Hi Kimberley!
You have raised a topic that I was thinking about bringing up on the Wounded Pilgrims thread as another thing we must face after leaving the Assembly. Since you have raised the issue here I will just make my comments on this thread and see what others have to say.
Nothing like visiting churches proves the point that we received some pretty big wounds from our Assembly past. We can come to church with the mindset that we will not allow our old Assembly thinking/feelings to control our responses to the event only to react like someone poured salt into an open wound!
Things like, "are those who welcome me really sincere, or are they just trying to get us to join up like they did in the Assembly?" "When the preacher uses certain trigger phrases like, 'commitment', 'surrender', 'putting God first in our lives', what does he really mean by that?"
In other words we are very fearful of getting hurt again and know only too well how these above phrases and actions can be used to serve the group, but not the individual in their lives with the Lord.
It does no good to tell ourselves that these folks don't mean by what they do and say what the Assembly meant by it as our emotional reactions take over and we can feel like Kimberley and start looking for the exits. I have heard of this reaction many times and one person told me they were on the verge of throwing a large hymn book at the preacher as he held forth on all the things God wanted us to do as Christians.
The Bible is loaded with commands about actions and attitudes that we should adopt now that we are Christians and this provides ample ammunition for Christian preachers who are unaware of those wounded from performance based systems of belief who are listening and ready to fire back with large hymn books!
My experience is that these preachers have no idea that their message would possibly be received in the way that would trigger such strong emotional reaction.

::::::::::

*Exercise requirements*
- 1) In the post about visiting churches after leaving the Assembly, what was one person on the verge of throwing at the preacher?
- 2) List every trigger phrase that the post about visiting churches after leaving the Assembly quotes from preachers.

*Recorded data*
::::::::::

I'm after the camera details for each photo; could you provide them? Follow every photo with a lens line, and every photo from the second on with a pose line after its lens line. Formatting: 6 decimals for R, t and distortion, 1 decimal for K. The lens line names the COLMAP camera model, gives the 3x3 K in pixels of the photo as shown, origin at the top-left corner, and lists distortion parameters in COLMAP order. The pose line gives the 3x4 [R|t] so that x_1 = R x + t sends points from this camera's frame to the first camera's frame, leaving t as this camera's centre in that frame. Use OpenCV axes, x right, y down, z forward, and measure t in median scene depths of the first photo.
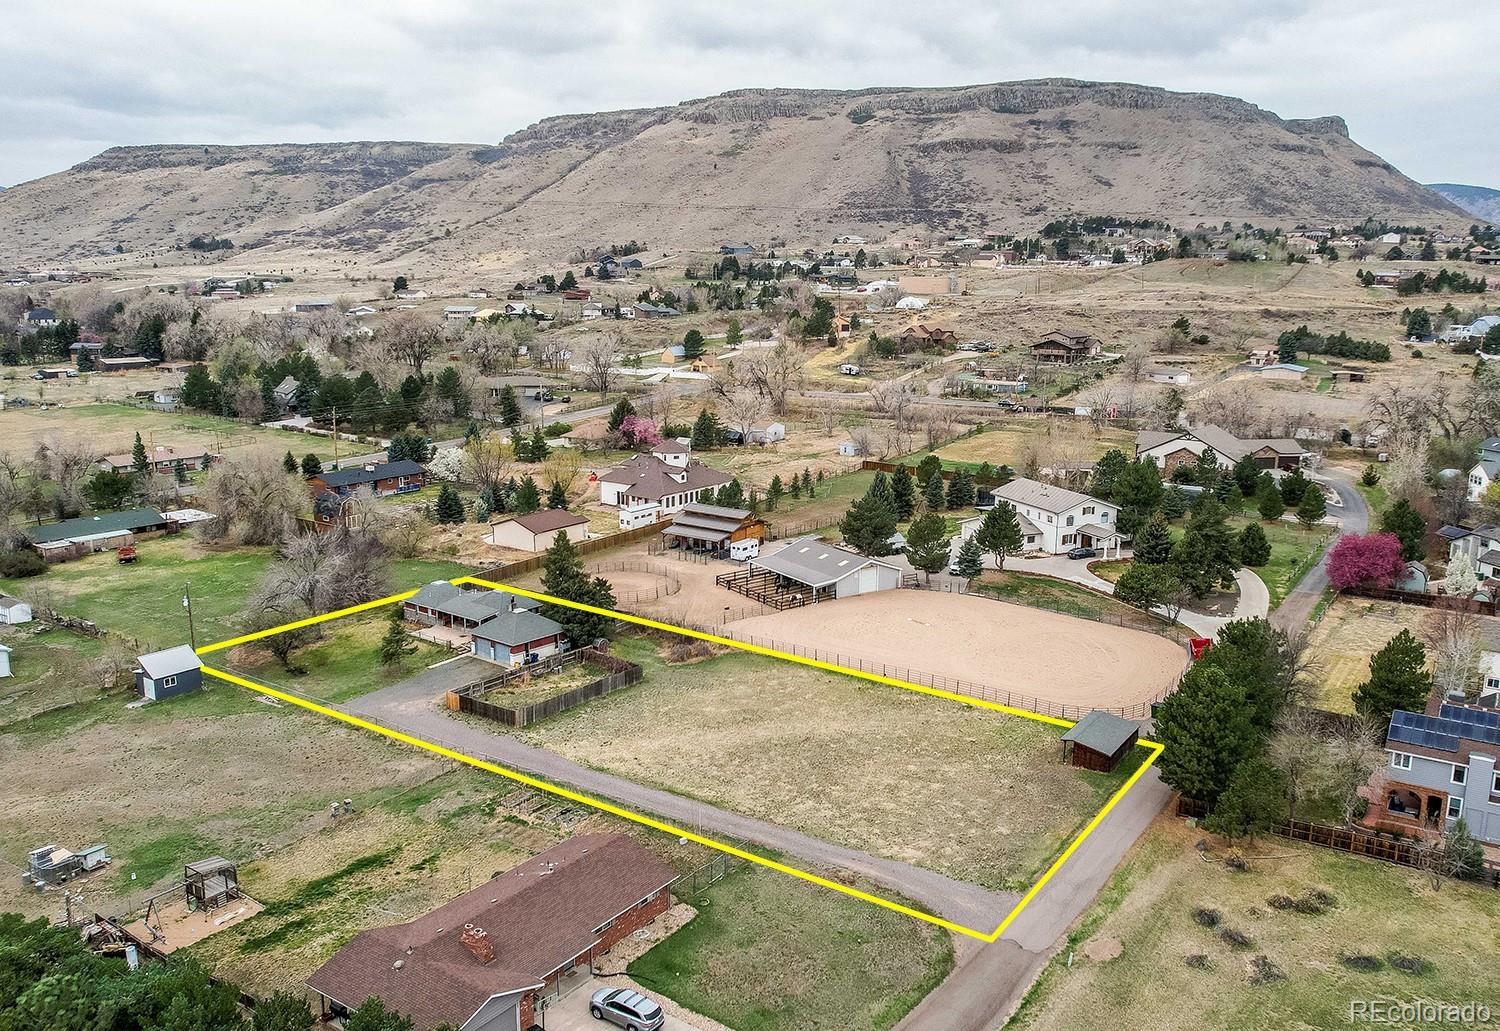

::::::::::

*Per-task answers*
- 1) A large hymn book.

- 2) "commitment", "surrender", "putting God first in our lives"